Hint: The vast majority was not being counted.

The reasons for this lack of data are complicated, but mostly come down to a lack of financial resources. SEER has been counting cancer by incidence, initial treatment, and mortality since 1973 in select populations of certain states. From this data, we receive the statistics about cancer from organizations like the American Cancer Society and the American Society of Clinical Oncology. The SEER registry provides a lot of interesting data that can be tracked by cancer type, stage at diagnosis, age, race, etc.

What you can't do is track recurrence information or know with certainty, within a few thousand individuals, how many people are living with metastatic breast cancer (or any type of metastatic cancer).

That's because SEER doesn't track recurrence information. I count in SEER because my diagnosis was stage 4 from the start, but most of my metastatic breast cancer friends do not. They don't count until they die, and only then if the death certificate lists breast cancer as the cause.

I think about this every time I see news about updated cancer statistics. I always have questions:

How can you know us if you don't count us? Estimates tell us that about 6% of the people with metastatic breast cancer were stage 4 from the start, which means the vast majority were once diagnosed at earlier stages. This is an accepted statistic, recently repeated here by the American Cancer Society. But what about the rest of the people with metastatic breast cancer - do we know much, statistically, about them? For me, the five-year survival statistics in breast cancer are particularly telling. The current data say that 89.9% of people diagnosed with breast cancer are alive at five years, but because recurrence data are not collected we don't know how many of that 89.9% are living with stage 4 breast cancer. Though factually correct, the data misleads us. Since SEER doesn't track cancer recurrences, including metastatic spread, a person who was stage 2 is always stage 2, even if she is alive at five years with metastatic progression that will eventually cause death.

How do we know what's working if we're not tracking patients? One of the shortcomings of the SEER Registry is that because it doesn't track recurrences, and therefore doesn't reveal when patients recur with metastatic disease nor how long they live, the data collected and shared does not provide a complete picture. For instance, it can't tell us what percentage of people diagnosed with early-stage breast cancer progress to metastatic breast cancer. The American Society of Clinical Oncology is precise in that regard, stating: "More research is needed to determine how many people with non-metastatic breast cancer later develop metastatic breast cancer." If patients were counted by cancer specifics, including recurrence and treatment over time, we'd have a clearer picture of what is actually happening with breast cancer. This method of not following patients made sense when SEER first started collecting data, but the data collection needs to take advantage of modern technology. I was recently on Capitol Hill with Metavivor asking for Congress to make this better data collection a reality.

Is this a case of bad data in/bad results out? If you don't know how many people are living with metastatic disease, how many early-stage breast cancer patients develop metastases, when their cancer became metastatic, or how long they've lived with metastases, then you're missing crucial pieces of information. The statistics matter because they influence what kind of research gets funded, help oncologists know what to say when a patient asks about her chances of cancer returning, and help those already living with metastatic breast cancer by counting them in a meaningful way.

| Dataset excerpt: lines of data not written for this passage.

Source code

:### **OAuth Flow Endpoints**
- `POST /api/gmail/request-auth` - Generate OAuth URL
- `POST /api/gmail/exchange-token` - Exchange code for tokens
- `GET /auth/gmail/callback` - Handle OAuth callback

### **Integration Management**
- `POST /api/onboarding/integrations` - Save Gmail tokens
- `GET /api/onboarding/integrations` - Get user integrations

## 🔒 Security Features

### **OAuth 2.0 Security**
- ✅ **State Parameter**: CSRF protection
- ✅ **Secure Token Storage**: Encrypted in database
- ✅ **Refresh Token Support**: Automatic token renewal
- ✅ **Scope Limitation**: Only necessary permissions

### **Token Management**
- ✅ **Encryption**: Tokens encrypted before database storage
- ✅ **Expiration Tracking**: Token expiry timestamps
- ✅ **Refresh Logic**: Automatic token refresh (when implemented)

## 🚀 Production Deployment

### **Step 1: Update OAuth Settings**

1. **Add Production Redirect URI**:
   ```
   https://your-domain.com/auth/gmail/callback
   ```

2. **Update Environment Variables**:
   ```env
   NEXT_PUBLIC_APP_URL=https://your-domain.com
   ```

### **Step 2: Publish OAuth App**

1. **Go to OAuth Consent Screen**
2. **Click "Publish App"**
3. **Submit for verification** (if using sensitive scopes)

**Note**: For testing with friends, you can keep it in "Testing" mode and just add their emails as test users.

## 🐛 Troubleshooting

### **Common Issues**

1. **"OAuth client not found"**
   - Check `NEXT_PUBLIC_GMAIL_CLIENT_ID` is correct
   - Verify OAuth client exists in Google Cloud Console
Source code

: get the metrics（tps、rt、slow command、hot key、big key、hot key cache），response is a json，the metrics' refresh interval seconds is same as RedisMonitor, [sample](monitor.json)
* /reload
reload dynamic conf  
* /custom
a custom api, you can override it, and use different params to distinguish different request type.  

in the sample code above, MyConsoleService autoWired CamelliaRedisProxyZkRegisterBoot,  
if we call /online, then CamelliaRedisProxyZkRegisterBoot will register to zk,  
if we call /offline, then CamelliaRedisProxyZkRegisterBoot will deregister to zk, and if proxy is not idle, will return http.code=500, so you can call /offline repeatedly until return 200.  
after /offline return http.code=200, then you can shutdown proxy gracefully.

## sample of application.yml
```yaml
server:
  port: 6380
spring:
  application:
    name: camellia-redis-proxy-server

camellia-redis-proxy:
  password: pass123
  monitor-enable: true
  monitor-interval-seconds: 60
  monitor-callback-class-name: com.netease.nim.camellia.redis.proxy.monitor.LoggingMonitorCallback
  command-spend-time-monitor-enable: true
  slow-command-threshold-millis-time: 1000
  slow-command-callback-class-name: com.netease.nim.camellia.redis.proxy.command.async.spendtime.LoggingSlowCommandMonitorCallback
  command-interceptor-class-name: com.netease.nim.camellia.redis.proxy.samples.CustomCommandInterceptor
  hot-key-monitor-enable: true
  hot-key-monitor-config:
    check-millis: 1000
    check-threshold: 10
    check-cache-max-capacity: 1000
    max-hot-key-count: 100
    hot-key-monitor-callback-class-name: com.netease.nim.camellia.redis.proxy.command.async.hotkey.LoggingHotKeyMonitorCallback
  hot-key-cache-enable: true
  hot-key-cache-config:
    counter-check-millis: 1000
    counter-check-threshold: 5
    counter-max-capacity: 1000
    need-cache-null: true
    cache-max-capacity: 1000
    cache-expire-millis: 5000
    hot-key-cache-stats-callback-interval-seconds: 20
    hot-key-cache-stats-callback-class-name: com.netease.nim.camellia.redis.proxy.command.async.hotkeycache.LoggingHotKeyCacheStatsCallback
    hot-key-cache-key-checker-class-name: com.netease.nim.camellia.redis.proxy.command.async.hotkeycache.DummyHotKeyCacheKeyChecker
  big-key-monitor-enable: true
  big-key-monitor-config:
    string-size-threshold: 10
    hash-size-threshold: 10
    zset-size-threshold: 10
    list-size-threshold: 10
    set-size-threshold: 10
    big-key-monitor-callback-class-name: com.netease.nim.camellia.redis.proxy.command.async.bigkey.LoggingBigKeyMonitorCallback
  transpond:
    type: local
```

Good research, life-saving research, demands the best data. The American Cancer Society report showed some alarming news about breast cancer, including the fact that the decline in the death rate has slowed over time. Since estimates tell us that about 42,000 women and men in the United States will die from breast cancer this year - a number that has remained largely unchanged for decades - the clock on better data collection is ticking.